Still, there may be a small lesson in it. I keep thinking of that Buddhist phrase: “When the student is ready, the teacher will appear.” Only in this case, it’s “when the subject is ready, the habit will take hold.” Maybe I really needed all that extra sleep, all those years. Maybe now there’s something different about me that is more interested in the quiet of the early morning than the chance to rest. I can’t take much credit, but I’m finally an earlier riser. And just as I imagined, it feels wonderful.

Friday, July 6, 2012

Keeping busy but feeling leisurely

Last week I wrote about wanting this summer to feel more like summers used to when I was in school. Rather than working daily and trying to fit in all the same things I try to fit in the rest of the year, I wanted somehow to have a real summer break – even while filing articles on deadline and maintaining the necessary workload that guarantees a paycheck.

Taking a moment to look back a week after making that resolution, I have to say it really seems to be working. At least in part. Not because I’ve been doing so much less in any particular area of my life but just because I’ve been thinking about work less and thinking about fun more.
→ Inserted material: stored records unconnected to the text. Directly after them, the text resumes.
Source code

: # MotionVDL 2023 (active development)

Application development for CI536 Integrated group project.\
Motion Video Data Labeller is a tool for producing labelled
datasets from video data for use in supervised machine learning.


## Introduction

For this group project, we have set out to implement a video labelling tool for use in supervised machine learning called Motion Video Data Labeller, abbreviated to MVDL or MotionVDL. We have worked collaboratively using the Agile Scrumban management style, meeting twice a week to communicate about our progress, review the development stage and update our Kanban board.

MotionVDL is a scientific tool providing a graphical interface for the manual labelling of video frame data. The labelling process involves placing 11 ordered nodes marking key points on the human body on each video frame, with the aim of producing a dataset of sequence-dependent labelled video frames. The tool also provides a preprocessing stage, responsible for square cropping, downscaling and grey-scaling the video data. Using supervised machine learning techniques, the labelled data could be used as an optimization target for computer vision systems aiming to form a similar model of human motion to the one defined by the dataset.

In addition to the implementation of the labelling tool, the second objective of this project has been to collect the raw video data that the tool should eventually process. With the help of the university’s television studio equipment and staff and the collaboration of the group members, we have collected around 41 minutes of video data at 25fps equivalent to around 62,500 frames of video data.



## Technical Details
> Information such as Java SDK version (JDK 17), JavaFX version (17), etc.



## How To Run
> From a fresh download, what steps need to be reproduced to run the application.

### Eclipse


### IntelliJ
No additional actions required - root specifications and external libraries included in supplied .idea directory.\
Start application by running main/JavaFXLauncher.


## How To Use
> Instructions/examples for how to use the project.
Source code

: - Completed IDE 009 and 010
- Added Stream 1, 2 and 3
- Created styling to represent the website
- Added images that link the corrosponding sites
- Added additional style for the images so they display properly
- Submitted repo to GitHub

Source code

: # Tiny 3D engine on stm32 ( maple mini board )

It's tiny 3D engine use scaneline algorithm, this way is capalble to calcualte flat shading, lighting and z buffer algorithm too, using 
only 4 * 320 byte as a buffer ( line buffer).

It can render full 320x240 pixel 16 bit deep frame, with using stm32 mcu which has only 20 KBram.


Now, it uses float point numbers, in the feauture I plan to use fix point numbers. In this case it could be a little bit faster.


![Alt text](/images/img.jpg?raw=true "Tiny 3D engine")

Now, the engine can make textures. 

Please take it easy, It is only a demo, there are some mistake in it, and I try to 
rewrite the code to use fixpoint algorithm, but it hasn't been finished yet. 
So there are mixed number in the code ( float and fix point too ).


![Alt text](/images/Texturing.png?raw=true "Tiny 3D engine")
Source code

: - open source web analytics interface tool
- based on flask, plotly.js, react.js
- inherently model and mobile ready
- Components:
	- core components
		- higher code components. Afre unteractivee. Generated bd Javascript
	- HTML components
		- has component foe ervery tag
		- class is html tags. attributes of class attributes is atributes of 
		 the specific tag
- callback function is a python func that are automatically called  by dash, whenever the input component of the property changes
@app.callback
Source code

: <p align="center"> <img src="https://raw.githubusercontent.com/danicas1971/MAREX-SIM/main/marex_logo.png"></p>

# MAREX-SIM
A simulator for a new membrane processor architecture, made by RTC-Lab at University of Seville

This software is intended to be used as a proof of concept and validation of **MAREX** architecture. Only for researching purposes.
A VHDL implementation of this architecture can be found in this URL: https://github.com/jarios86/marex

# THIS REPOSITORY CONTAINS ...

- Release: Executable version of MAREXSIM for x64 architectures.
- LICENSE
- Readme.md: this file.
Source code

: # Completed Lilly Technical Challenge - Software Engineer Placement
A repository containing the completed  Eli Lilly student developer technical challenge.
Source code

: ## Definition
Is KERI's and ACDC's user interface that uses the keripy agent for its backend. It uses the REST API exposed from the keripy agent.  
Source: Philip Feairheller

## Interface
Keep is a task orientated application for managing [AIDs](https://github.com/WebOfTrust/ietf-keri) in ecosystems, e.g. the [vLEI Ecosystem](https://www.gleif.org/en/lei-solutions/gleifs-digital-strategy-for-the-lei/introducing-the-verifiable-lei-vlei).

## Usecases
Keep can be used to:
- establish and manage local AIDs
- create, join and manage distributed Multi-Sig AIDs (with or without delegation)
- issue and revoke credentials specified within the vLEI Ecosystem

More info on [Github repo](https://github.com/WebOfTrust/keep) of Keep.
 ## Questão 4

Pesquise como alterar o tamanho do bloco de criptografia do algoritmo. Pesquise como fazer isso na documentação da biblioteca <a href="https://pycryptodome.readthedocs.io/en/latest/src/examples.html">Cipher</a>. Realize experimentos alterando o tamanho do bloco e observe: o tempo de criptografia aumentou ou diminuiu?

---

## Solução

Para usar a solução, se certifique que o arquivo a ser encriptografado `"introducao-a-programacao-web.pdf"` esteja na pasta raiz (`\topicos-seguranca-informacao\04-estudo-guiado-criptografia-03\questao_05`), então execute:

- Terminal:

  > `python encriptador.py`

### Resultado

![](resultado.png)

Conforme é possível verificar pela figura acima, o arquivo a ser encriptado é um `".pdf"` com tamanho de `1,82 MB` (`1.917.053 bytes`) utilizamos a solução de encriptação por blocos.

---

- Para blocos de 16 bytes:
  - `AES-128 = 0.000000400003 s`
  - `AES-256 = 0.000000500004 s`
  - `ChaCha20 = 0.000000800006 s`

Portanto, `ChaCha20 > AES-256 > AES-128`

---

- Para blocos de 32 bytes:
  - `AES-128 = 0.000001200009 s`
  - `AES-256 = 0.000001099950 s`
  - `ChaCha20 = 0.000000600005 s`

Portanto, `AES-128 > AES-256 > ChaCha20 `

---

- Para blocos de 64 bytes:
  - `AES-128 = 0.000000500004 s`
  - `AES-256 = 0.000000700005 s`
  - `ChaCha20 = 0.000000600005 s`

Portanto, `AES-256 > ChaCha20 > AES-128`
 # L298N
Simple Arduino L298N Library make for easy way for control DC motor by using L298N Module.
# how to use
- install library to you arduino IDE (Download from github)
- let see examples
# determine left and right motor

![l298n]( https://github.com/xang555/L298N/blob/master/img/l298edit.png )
In the past week, we’ve taken part in our town’s Old Home Day celebration, attended the annual Crawfish Boil hosted by friends of ours, gone to a minor league baseball game, attended a niece’s graduation party, watched two of Tim’s baseball games, and spent 48 hours in Portland over the July 4th holiday. That’s way more fun than I fit into an ordinary work week, and I don’t feel one bit remiss in having done all of that.

I’ve also managed to keep up with work assignments, though in truth I have a little bit less work this summer than is typical.

And so far I’ve even kept the house up reasonably well and maintained a steady supply of groceries and homemade meals for my family.

So it actually doesn’t really feel like I’m kicking back or doing any less; it just feels like my attention has shifted. I’ve just made the fun parts more of a priority, while still fitting in work and domestic duties whenever time allows.

Tim Kreider’s well-circulated essay in last Sunday’s New York Times about what he calls “the ‘busy’ trap” was particularly timely, in my case, because it reminded me that being busy is often less about meeting obligations as about setting priorities. The past week has been busy because I didn’t want to cut back on work, housework, family obligations, or fun. I was busy because I was choosing to do all of that. But somehow it didn’t feel hectic, because I was doing what I wanted to do, both in terms of work and fun. It reminded me that when I fall into the trap that Kreider describes as being “crazy busy,” it’s usually because I’ve taken on obligations I don’t really want: community projects I feel a duty to help out with but am not adequately vested in the outcome of, or the rare work assignment that feels uninspiring and mismatched to my abilities.

So in reality, I might not find myself any less busy at all this summer from a time management perspective. Long uninterrupted days of lounging on the beach will probably not happen, at least not more than once or twice. But it’s all a matter of perspective. My time will probably continue to seem full, but I’ll keep sight of the fact that I’m doing just what I choose to do. And when that’s the case, I’m beginning to realize, being busy can seem like its own kind of leisure.